What is Tyrosine Kinase?

Tyrosine kinase is an enzyme that activates or deactivates other proteins in the cells of animals. It does this by transferring a phosphate molecule to tyrosine, a specific amino acid on the target protein, which either activates or deactivates the target's biological function. This process controls many aspects of metabolism and normal cell division. There are many types of tyrosine kinase, many of which require outside signals before they become chemically active. In some forms of cancer, tumor growth is enhanced by the uncontrolled activity of kinases.

Phosphorylation is the addition of a phosphate group to a protein, typically an enzyme, causing structural changes. Tyrosine kinase is a subtype of protein kinase, an enzyme that phosphorylates an amino acid — or converts the amino acid to an organic phosphate. These catalysts are in turn activated or deactivated by the process, since their activities depend on changes to their chemical structures. Many of the normal and even diseased biochemical processes are controlled by phosphorylation. Tyrosine kinase transfers the phosphate group from the ubiquitous energy molecule ATP to a site on the amino acid tyrosine.

In many organisms, including humans and other mammals, tyrosine phosphorylation is essential to the processes of organ and tissue development, cellular movement, and cell proliferation. The genes that encode the many different tyrosine kinase enzymes are well-represented within the human genome since kinases effect changes in nearly a third of the proteins in the body. Tyrosine kinases regulate enzymes by altering the catalytic ability of the protein through phosphorylation. This changes the rate of a cellular biochemical reaction, such as metabolism, and can prevent it from occurring at all.

Like many biologically important molecules, some tyrosine kinases require activation by other proteins before they begin to phosphorylate an amino acid. This subgroup of enzymes are called receptor tyrosine kinases, compounds which will not catalyze the phosphate group transfer inside of a cell until after being bound by a specialized molecule called a ligand. At this point, a chain reaction begins at the moment of phosphorylation, triggering a cascade of chemical messengers to reach the cell's nucleus. There, they cause the genes within the nucleus to make more or or less of a desired protein product, which is usually another enzyme.

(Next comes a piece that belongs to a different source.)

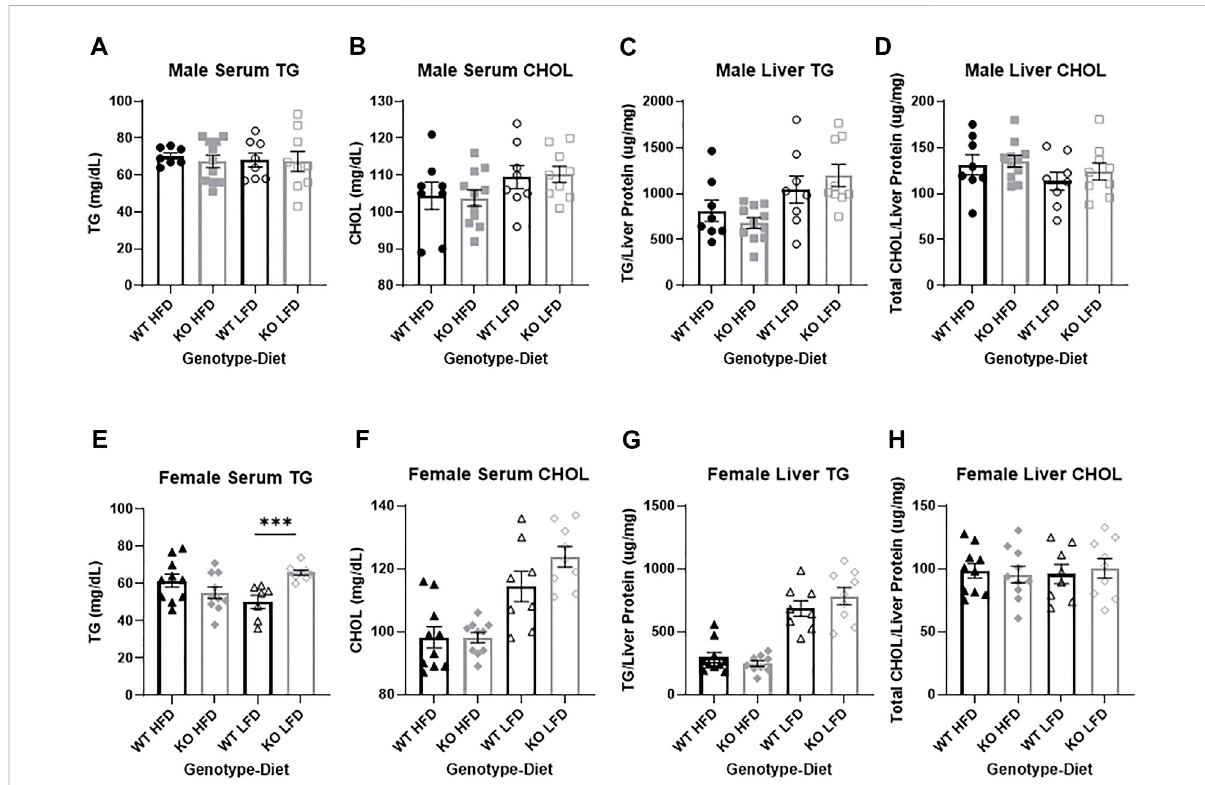
FIGURE 8 No differences in liver metabolic health between wild-type (WT; black) and Krtcap3 knock-out (KO; gray). Triglycerides (TG) and total cholesterol (CHOL)weremeasuredinserumcollectedfrommale(top)andfemale(bottom)rats.TherewasnodifferencebetweenWTmales(circle) and KO males (square) on a high-fat diet (HFD; fi lled) or a low-fat diet (LFD; empty) for (A) serum TG or (B) serum CHOL. TG and CHOL were also measuredinlivertissueofmalerats,withnodifferencesbetweenWTandKOmalesfor (C) liverTGor (D) liverCHOL. (E) Therewasagenotype- by-dietinteractioninserumTGinfemalerats,suchthatwhiletherewasnodifferencebetweenWT(triangle)andKOfemales(diamond)onaHFD,KO females had increased serum TG compared to WT on a LFD. *** p < 0.001 for an effect of genotype in the LFD condition. (F) There were no differences in serum CHOL between WT and KO females. There were no differences in (G) liver TG nor (H) liver CHOL between WT and KO females. Diet effects are reported in the “ Results ”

Malfunctioning receptor tyrosine kinases are linked to the development of some cancers. Mutation of the gene that encodes these proteins can make them over-active, constantly phosphorylating the tyrosine in a cell regardless of whether or not this is needed by the surrounding tissues. Normally, these kinases require a ligand to activate them, but the mutant forms function without any signals from other parts of the cell. In some research programs, a tyrosine kinase inhibitor has been used to prevent the growth of cancers, bolstering the evidence supporting a connection between uncontrolled tyrosine phosphorylation and malignant cell growth.